(Stored items)
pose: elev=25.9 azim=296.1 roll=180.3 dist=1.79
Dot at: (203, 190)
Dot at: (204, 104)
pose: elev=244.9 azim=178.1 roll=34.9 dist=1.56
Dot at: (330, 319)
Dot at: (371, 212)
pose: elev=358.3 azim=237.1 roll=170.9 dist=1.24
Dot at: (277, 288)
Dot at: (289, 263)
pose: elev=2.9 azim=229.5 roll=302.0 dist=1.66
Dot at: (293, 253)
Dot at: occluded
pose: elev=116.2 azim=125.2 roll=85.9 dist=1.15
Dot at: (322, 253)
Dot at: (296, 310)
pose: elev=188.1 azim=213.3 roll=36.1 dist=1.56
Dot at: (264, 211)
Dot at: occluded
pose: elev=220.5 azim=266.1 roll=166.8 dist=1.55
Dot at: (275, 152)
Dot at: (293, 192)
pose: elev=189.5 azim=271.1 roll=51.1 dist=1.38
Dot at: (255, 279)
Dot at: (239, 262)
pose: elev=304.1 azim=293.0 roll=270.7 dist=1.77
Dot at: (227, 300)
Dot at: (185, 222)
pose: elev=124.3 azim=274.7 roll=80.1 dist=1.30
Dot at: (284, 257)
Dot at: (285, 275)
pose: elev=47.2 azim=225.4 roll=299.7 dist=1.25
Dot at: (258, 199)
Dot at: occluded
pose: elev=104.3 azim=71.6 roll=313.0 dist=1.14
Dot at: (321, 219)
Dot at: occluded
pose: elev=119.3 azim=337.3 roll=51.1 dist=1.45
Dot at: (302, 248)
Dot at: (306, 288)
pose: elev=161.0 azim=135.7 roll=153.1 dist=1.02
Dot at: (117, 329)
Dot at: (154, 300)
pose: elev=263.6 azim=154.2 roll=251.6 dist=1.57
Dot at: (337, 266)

- **What the task asks**: Reproduce the items above, substituting "view" for every occurrence of "pose" and leaving everything else unchanged.

- **Response to the exercise**:
view: elev=25.9 azim=296.1 roll=180.3 dist=1.79
Dot at: (203, 190)
Dot at: (204, 104)
view: elev=244.9 azim=178.1 roll=34.9 dist=1.56
Dot at: (330, 319)
Dot at: (371, 212)
view: elev=358.3 azim=237.1 roll=170.9 dist=1.24
Dot at: (277, 288)
Dot at: (289, 263)
view: elev=2.9 azim=229.5 roll=302.0 dist=1.66
Dot at: (293, 253)
Dot at: occluded
view: elev=116.2 azim=125.2 roll=85.9 dist=1.15
Dot at: (322, 253)
Dot at: (296, 310)
view: elev=188.1 azim=213.3 roll=36.1 dist=1.56
Dot at: (264, 211)
Dot at: occluded
view: elev=220.5 azim=266.1 roll=166.8 dist=1.55
Dot at: (275, 152)
Dot at: (293, 192)
view: elev=189.5 azim=271.1 roll=51.1 dist=1.38
Dot at: (255, 279)
Dot at: (239, 262)
view: elev=304.1 azim=293.0 roll=270.7 dist=1.77
Dot at: (227, 300)
Dot at: (185, 222)
view: elev=124.3 azim=274.7 roll=80.1 dist=1.30
Dot at: (284, 257)
Dot at: (285, 275)
view: elev=47.2 azim=225.4 roll=299.7 dist=1.25
Dot at: (258, 199)
Dot at: occluded
view: elev=104.3 azim=71.6 roll=313.0 dist=1.14
Dot at: (321, 219)
Dot at: occluded
view: elev=119.3 azim=337.3 roll=51.1 dist=1.45
Dot at: (302, 248)
Dot at: (306, 288)
view: elev=161.0 azim=135.7 roll=153.1 dist=1.02
Dot at: (117, 329)
Dot at: (154, 300)
view: elev=263.6 azim=154.2 roll=251.6 dist=1.57
Dot at: (337, 266)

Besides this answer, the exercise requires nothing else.